INPUT MATERIAL:
● ● ●
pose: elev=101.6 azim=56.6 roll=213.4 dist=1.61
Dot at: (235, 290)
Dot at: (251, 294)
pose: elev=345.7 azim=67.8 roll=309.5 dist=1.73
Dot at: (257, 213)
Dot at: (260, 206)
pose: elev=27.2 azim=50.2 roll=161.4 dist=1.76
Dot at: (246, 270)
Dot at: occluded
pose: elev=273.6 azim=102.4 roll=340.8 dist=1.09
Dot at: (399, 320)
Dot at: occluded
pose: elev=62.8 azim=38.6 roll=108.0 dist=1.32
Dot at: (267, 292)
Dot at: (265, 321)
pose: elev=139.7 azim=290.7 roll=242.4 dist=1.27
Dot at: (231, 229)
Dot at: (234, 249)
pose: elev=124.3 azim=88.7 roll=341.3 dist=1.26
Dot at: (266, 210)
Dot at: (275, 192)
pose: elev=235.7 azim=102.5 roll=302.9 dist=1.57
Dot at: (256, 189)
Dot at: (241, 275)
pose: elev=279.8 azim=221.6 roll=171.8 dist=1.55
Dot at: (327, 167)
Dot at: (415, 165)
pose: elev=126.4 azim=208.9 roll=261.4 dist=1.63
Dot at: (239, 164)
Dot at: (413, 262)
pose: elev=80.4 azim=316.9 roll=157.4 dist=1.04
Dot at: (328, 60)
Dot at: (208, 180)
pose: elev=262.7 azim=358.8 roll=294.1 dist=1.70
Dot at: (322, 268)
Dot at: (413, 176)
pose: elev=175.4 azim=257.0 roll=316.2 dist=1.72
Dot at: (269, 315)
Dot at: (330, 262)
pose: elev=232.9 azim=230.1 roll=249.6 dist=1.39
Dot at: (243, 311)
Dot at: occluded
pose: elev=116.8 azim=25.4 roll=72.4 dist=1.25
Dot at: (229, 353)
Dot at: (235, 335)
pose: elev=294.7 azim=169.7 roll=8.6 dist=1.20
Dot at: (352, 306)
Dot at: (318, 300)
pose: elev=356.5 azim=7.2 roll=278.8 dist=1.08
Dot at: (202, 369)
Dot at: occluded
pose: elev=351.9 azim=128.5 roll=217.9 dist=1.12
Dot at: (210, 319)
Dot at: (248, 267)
● ● ●
EXERCISE PROMPT: Copy all of the material above line for line, without changing anything.

REPLY TO THE TASK:
pose: elev=101.6 azim=56.6 roll=213.4 dist=1.61
Dot at: (235, 290)
Dot at: (251, 294)
pose: elev=345.7 azim=67.8 roll=309.5 dist=1.73
Dot at: (257, 213)
Dot at: (260, 206)
pose: elev=27.2 azim=50.2 roll=161.4 dist=1.76
Dot at: (246, 270)
Dot at: occluded
pose: elev=273.6 azim=102.4 roll=340.8 dist=1.09
Dot at: (399, 320)
Dot at: occluded
pose: elev=62.8 azim=38.6 roll=108.0 dist=1.32
Dot at: (267, 292)
Dot at: (265, 321)
pose: elev=139.7 azim=290.7 roll=242.4 dist=1.27
Dot at: (231, 229)
Dot at: (234, 249)
pose: elev=124.3 azim=88.7 roll=341.3 dist=1.26
Dot at: (266, 210)
Dot at: (275, 192)
pose: elev=235.7 azim=102.5 roll=302.9 dist=1.57
Dot at: (256, 189)
Dot at: (241, 275)
pose: elev=279.8 azim=221.6 roll=171.8 dist=1.55
Dot at: (327, 167)
Dot at: (415, 165)
pose: elev=126.4 azim=208.9 roll=261.4 dist=1.63
Dot at: (239, 164)
Dot at: (413, 262)
pose: elev=80.4 azim=316.9 roll=157.4 dist=1.04
Dot at: (328, 60)
Dot at: (208, 180)
pose: elev=262.7 azim=358.8 roll=294.1 dist=1.70
Dot at: (322, 268)
Dot at: (413, 176)
pose: elev=175.4 azim=257.0 roll=316.2 dist=1.72
Dot at: (269, 315)
Dot at: (330, 262)
pose: elev=232.9 azim=230.1 roll=249.6 dist=1.39
Dot at: (243, 311)
Dot at: occluded
pose: elev=116.8 azim=25.4 roll=72.4 dist=1.25
Dot at: (229, 353)
Dot at: (235, 335)
pose: elev=294.7 azim=169.7 roll=8.6 dist=1.20
Dot at: (352, 306)
Dot at: (318, 300)
pose: elev=356.5 azim=7.2 roll=278.8 dist=1.08
Dot at: (202, 369)
Dot at: occluded
pose: elev=351.9 azim=128.5 roll=217.9 dist=1.12
Dot at: (210, 319)
Dot at: (248, 267)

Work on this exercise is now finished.